От резкого рывка, наспех пристроенная завеса упала и перед нами стоял мичман Зарубин, старший нашего сборного трудового отряда командировочных моряков. От увиденного у него челюсть отвисла. Он с трудом собрался, чтобы спросить:
– А это что так-к-кое? Одевайся. Выйдешь, мне нужно с тобой поговорить.
– Всё нормально, Наташа. Одевайся. Я сейчас. Всё будет хорошо, поверь.
Состоялся разговор, который, в принципе решил дальнейшее мое пребывание здесь после Нового года. Планировалось, что мы на новогодние праздники должны были уехать в часть, а после Нового года, числа третьего возвращались снова сюда. Кроме того, пока ещё об этом никто не сказал мичману, для него это был средней степени шок. Но кто-то успел проболтаться, что я тут и в комендатуре отметился. Видимо, мичман оставлял всё-таки стукача. И появление сегодня именно мичмана могло быть не случайным. Он мог «стукачу» оставить домашний номер телефона и тот, не упустил возможность «прогнуться». Да, Бог, с ним, со «стукачом». Главное, что моя, почти курортная жизнь скоро заканчивалась.

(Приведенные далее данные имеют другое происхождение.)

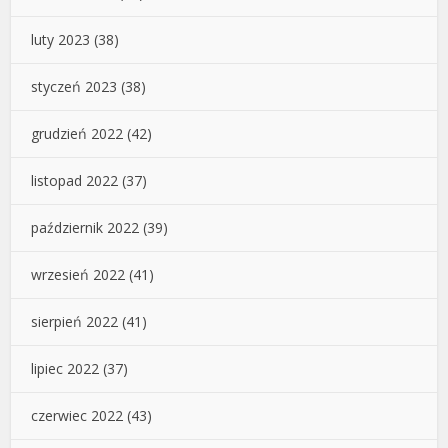
luty 2023
(38)
styczeń 2023
(38)
grudzień 2022
(42)
listopad 2022
(37)
październik 2022
(39)
wrzesień 2022
(41)
sierpień 2022
(41)
lipiec 2022
(37)
czerwiec 2022
(43)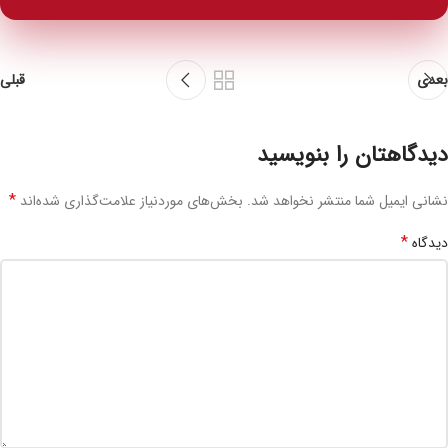
بعدی
قبلی
دیدگاهتان را بنویسید
*
نشانی ایمیل شما منتشر نخواهد شد.
بخش‌های موردنیاز علامت‌گذاری شده‌اند
*
دیدگاه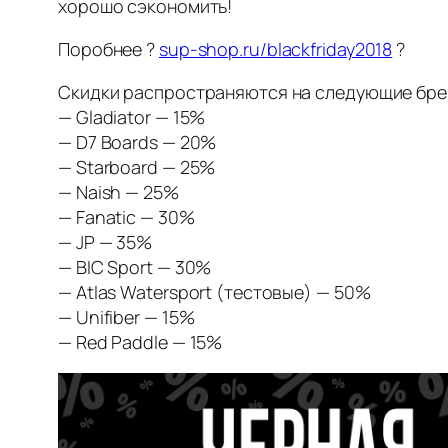
хорошо сэкономить!
Поробнее ?
sup-shop.ru/blackfriday2018
?
Скидки распространяются на следующие бре
— Gladiator — 15%
— D7 Boards — 20%
— Starboard — 25%
— Naish — 25%
— Fanatic — 30%
— JP — 35%
— BIC Sport — 30%
— Atlas Watersport (тестовые) — 50%
— Unifiber — 15%
— Red Paddle — 15%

Вот после всего этого, когда вечером, Наташа, всё-таки приехала ко мне после работы и мы провели хорошо вечер. Я умышленно обманул её, когда она интересовалась временем, убавив один час. Делал я это умышленно, чтобы и сегодня она провела эту незабываемую ночь со мной. Она не знала, что моя командировка подходит к концу, а значит и нашим отношениям тоже приходит закономерный конец, за исключением возможности переписываться, конечно.
Когда Наташа узнала всё-таки правильное время, было уже поздно и от этого она сильно на меня обиделась и отговорки, что я со временем ошибся не возымели должной реакции. Мы стояли на первом этаже конторы МИС у окна, смотрели на заснеженные ели у входа в здание. Наташа рвалась уходить пешком, а я принимал все меры и способы уговора, чтобы осталась. Но она на этот раз была не поддающейся на уговоры. И вырвавшись из моих объятий, не поворачиваясь выбежала на улицу и растворилась в темноте.
Мне пока пришло в голову, какая опасность может подстерегать девушку в лесу, да ещё и в таком возбужденном состоянии, было уже поздно. Если бы хоть знал туда дорогу, смог бы минут за двадцать- тридцать догнать. Хоть бы раз я провожал её по заснеженной лесной тропе. Никогда и в голову не пришло. Сейчас казнил себя, но было поздно.
Утром я позвонил ей на работу, но мне ответили, что Наташи нет на работе, она заболела, дома, её подменяют. Слава Богу, что она хотя бы дома и самые тяжкие мысли отлегли.